New issue 595 by chef...@gmail.com: Crashbug in tesseract 3.0.1
http://code.google.com/p/tesseract-ocr/issues/detail?id=595
Using tesseract with custom OCRB training to decode ID cards and passports
machine readable zone (MRZ). Usually works well except for a few particular
cases (decoding ~ 50000 images triggered this bug a few times)
What steps will reproduce the problem?
tesseract /tmp/char.bmp tmp -l ocrb -psm 10 && cat tmp.txt
Tesseract Open Source OCR Engine v3.01 with Leptonica
Erreur de segmentation
Running with gdb:
Program received signal SIGSEGV, Segmentation fault.

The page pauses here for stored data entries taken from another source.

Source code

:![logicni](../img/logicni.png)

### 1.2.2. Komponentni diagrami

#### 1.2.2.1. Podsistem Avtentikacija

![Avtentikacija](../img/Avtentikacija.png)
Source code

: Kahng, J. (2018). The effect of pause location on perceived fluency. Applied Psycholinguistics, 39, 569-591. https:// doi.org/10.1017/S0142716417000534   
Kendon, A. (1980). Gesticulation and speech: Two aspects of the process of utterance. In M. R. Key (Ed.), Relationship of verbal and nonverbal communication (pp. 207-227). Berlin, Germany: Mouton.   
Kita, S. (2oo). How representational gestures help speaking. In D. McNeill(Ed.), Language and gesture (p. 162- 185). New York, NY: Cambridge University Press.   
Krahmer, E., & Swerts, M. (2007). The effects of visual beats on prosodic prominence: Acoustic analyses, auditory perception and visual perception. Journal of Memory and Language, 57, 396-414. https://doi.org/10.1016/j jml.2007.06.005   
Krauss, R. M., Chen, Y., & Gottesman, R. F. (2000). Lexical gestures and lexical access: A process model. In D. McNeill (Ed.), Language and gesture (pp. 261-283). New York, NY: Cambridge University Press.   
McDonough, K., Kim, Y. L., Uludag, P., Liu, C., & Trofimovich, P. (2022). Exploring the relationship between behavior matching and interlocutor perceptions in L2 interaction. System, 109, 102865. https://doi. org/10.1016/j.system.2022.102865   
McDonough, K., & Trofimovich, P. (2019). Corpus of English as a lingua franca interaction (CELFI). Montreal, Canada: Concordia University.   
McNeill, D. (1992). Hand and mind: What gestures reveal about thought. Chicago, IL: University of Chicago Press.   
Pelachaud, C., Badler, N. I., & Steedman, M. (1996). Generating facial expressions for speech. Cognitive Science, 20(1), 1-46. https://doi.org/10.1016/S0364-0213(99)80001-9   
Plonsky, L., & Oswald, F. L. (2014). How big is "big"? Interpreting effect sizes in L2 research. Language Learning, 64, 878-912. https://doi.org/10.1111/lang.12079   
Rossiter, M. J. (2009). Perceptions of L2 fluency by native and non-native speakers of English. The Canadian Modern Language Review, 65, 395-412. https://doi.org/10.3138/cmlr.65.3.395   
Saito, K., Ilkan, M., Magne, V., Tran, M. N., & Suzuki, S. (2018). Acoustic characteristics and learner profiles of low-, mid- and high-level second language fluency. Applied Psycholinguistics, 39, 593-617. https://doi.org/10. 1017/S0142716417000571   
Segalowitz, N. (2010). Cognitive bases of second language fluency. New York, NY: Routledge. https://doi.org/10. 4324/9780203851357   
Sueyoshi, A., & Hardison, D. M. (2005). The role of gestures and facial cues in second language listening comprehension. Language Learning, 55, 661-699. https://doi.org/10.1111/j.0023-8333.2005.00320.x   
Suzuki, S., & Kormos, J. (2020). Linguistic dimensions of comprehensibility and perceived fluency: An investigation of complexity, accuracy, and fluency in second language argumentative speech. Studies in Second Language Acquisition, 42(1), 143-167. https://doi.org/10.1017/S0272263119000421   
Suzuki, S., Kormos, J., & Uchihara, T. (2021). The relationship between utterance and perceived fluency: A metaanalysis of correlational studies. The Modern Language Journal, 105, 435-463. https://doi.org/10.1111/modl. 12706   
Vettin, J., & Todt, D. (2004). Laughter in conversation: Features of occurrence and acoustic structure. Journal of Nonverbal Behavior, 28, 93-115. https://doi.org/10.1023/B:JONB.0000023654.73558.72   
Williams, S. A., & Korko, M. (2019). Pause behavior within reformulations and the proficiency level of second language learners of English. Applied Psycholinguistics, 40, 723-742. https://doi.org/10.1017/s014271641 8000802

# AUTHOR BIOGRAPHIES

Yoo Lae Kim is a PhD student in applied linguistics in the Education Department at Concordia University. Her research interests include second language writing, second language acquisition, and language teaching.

0xb7e72332 in restore_underlined_blobs (block=0x81650c8) at underlin.cpp:65
65 &chop_cells);
(gdb) bt
#0 0xb7e72332 in restore_underlined_blobs (block=0x81650c8) at
underlin.cpp:65
#1 0xb7e22bc0 in tesseract::Textord::cleanup_rows_fitting (this=0x80a78e8,
page_tr=..., block=0x81650c8, gradient=0, rotation=..., block_edge=0,
testing_on=1 '\001') at makerow.cpp:623
#2 0xb7e22e15 in tesseract::Textord::fit_rows (this=0x80a78e8, gradient=0,
page_tr=..., blocks=0xbfffd984) at makerow.cpp:225
#3 0xb7e55ccd in tesseract::Textord::TextordPage (this=0x80a78e8,
pageseg_mode=tesseract::PSM_SINGLE_CHAR, width=24, height=33,
pix=0x8164760, blocks=0x80aa570,
to_blocks=0xbfffd984) at textord.cpp:306
#4 0xb7da0db0 in tesseract::Tesseract::SegmentPage (this=0x809c798,
input_file=0x80aa508, blocks=0x80aa570, osd_tess=0x0, osr=0xbfffd9fc) at
pagesegmain.cpp:177
#5 0xb7d794cc in tesseract::TessBaseAPI::FindLines (this=0xbffff334) at
baseapi.cpp:1413
#6 0xb7d798e0 in tesseract::TessBaseAPI::Recognize (this=0xbffff334,
monitor=0x0) at baseapi.cpp:523
#7 0xb7d7c185 in tesseract::TessBaseAPI::ProcessPage (this=0xbffff334,
pix=0x80aa4c0, page_index=0, filename=0xbffff607 "/tmp/char.bmp",
retry_config=0x0,
timeout_millisec=0, text_out=0xbffff384) at baseapi.cpp:732
#8 0xb7d7c4e2 in tesseract::TessBaseAPI::ProcessPages (this=0xbffff334,
filename=0xbffff607 "/tmp/char.bmp", retry_config=0x0, timeout_millisec=0,
text_out=0xbffff384) at baseapi.cpp:659
#9 0x08048fc2 in main (argc=7, argv=0xbffff454)
at ../api/tesseractmain.cpp:138
What is the expected output? What do you see instead?
What version of the product are you using? On what operating system?
Tesseract 3.0.1 runing on Linux
Attachments:
char.bmp 1.8 KB
ocrb.traineddata 307 KB
confirmed, but is still present
Crashes with English as well on this image.